======== TEXTAUSSCHNITT ========

Ja vielen Dank nochmal fuer einen wunderschoenen Biketag rund um Bingen und Stromberg. Besser konnte der Daniel kein Wetter bestellen


----------



## Bettina (24. Oktober 2010)

Vielen Dank für die tolle Tour, der Weg zu dem neuen Trail ist zwar (gefühlt) sehr weit, aber es lohnt sich total. 
Ich hoffe, dass bald wieder Clubtouren dorthin folgen.  An dieser Stelle noch mal: Super Arbeit von Präsi, Raschauer und anderen fleißigen Helfern (mit und ohne Beinhart-Mitgliedschaft). 


Der Weg dahin war natürlich auch sehr schön, Herbstwald mit viel sonnigen Ausblicken, nette Trails für rauf wie runter. Diese Herbsttour wird uns jetzt lange in Erinnerung bleiben und über den kalten, grauen Winter helfen! 
Danach gab es dann wieder lecker Kuchen beim Kaffee Köppl in Bingen, verbrauchte Kalorien konnten also wieder aufegfüllt werden.

 Bettina


----------



## MTB-News.de




----------



## Ruderbock (24. Oktober 2010)

Bin auch sehr müde, aber sehr glücklich!! (zumal jetzt auchnoch Winterreifen auf den Autos sind - dafür liegt das Bike noch ziemlich verschlammt im Auto)
War ein sehr schöner (und phasenweise anstrengender) Tag,
liebe Grüße an alle, v.a. Guide Fubbes
Jens (Ruderbock)


----------



## der wahre H. (24. Oktober 2010)

Auch von mir ein dickes Lob für die gelungene Streckenführung und Tempogestaltung.

Helge


----------



## Maddin92 (24. Oktober 2010)

Ich kann mich den anderen nur anschließen. Wie immer beim Daniel eine tolle Runde. Der Platten am Schluss hätte nicht sein müssen.
 Aber gut, dass ihr weitergefahren seid, mein Ersatzschlauch hatte nämlich auch ein Loch.

========

#### [AUFGABEN]
[A] Erkläre anhand der Forumsbeiträge zur Biketour, warum Maddin92 es gut findet, dass die anderen weitergefahren sind.
[B] Übernimm aus den Forumsbeiträgen zur Biketour wörtlich den Abschnitt von „## Ruderbock (24.“ bis „verschlammt im Auto)“.

======== BEREITGESTELLTE DATEN ========

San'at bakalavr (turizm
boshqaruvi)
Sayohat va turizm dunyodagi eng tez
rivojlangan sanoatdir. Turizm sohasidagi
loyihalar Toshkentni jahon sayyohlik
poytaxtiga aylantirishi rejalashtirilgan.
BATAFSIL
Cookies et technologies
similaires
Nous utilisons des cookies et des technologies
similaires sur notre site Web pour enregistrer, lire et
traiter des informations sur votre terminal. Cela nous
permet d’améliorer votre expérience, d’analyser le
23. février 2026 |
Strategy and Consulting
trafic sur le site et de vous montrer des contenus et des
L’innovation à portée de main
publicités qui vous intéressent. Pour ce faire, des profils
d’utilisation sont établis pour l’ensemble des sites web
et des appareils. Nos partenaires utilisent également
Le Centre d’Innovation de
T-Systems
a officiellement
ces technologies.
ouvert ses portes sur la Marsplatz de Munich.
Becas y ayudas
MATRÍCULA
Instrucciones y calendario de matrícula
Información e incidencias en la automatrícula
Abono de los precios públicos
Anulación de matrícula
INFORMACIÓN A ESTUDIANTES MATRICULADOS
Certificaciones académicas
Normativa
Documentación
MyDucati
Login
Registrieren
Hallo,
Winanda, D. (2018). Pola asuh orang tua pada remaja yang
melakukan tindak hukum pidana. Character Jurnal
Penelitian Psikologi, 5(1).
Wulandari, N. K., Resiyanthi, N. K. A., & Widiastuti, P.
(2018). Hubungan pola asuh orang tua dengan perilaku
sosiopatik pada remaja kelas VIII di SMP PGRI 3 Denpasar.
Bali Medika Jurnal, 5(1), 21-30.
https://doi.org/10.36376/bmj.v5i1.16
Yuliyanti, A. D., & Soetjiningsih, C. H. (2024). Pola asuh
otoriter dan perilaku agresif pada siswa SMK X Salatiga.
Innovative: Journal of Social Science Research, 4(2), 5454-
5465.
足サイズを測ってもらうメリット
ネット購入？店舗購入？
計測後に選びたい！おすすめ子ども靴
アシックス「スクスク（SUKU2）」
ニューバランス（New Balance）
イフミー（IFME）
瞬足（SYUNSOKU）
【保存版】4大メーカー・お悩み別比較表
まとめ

========

#### [ANTWORTEN JE AUFGABE]
[A] Maddin92 findet es gut, weil der eigene Ersatzschlauch nach dem Platten am Schluss ebenfalls ein Loch hatte.

[B]
## Ruderbock (24. Oktober 2010)

Bin auch sehr müde, aber sehr glücklich!! (zumal jetzt auchnoch Winterreifen auf den Autos sind - dafür liegt das Bike noch ziemlich verschlammt im Auto)